(GIVEN DATA begins)

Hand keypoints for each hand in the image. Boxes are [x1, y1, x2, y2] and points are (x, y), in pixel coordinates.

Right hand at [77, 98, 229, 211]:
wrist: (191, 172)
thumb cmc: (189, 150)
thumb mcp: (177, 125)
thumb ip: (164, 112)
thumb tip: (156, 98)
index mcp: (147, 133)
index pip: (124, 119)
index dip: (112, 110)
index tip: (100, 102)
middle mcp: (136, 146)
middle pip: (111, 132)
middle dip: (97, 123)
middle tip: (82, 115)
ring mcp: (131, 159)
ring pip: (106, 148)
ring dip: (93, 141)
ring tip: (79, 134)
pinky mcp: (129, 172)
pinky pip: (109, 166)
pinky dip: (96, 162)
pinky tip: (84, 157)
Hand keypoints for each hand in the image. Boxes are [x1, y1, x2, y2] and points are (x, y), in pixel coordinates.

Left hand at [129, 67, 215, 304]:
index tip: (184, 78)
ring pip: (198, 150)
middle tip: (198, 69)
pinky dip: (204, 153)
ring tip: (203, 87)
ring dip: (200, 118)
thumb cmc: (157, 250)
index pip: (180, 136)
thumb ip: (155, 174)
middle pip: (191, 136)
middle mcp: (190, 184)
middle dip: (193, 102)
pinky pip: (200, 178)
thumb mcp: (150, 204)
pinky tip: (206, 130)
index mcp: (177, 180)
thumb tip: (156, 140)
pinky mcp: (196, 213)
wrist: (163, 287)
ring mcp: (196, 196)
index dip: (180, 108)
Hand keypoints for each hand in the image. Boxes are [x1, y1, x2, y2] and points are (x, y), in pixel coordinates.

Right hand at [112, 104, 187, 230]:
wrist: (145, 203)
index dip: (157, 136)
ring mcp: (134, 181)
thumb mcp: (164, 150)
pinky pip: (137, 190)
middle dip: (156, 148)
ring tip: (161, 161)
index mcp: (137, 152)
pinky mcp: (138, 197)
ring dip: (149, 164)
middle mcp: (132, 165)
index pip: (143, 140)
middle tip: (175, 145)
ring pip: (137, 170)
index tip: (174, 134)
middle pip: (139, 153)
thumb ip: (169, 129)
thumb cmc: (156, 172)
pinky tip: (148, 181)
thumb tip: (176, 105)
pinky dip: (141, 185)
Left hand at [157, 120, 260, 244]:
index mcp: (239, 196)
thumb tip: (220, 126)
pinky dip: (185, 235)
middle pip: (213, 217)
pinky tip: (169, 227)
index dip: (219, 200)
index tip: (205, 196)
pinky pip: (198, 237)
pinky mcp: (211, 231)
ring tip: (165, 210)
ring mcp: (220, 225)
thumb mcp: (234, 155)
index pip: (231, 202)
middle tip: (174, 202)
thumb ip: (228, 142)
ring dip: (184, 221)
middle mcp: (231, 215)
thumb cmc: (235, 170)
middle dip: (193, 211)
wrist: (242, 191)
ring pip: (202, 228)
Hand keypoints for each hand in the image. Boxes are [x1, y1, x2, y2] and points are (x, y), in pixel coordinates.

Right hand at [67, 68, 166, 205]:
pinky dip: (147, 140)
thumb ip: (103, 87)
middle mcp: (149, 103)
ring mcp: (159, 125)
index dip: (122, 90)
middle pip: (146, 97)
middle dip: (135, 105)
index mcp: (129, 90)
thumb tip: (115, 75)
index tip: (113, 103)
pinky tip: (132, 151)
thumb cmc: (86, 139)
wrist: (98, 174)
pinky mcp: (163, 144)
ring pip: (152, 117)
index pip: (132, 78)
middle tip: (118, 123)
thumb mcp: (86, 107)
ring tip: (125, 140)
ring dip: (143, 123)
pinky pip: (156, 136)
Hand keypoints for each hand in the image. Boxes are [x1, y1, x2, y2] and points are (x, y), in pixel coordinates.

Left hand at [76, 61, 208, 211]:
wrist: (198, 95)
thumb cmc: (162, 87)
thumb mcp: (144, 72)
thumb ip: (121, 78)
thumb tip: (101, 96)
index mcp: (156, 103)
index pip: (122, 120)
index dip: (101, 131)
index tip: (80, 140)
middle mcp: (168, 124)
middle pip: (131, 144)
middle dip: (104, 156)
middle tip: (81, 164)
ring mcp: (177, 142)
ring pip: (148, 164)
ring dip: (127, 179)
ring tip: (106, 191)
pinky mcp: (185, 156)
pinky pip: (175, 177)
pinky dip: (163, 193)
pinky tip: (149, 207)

(GIVEN DATA ends)

● **WHAT THE TASK REQUIRES**:
Scan the preceding listing for the string "wrist" and copy every line where it occurs.

● **EXPECTED ANSWER**:
wrist: (191, 172)
wrist: (163, 287)
wrist: (145, 203)
wrist: (242, 191)
wrist: (98, 174)
wrist: (198, 95)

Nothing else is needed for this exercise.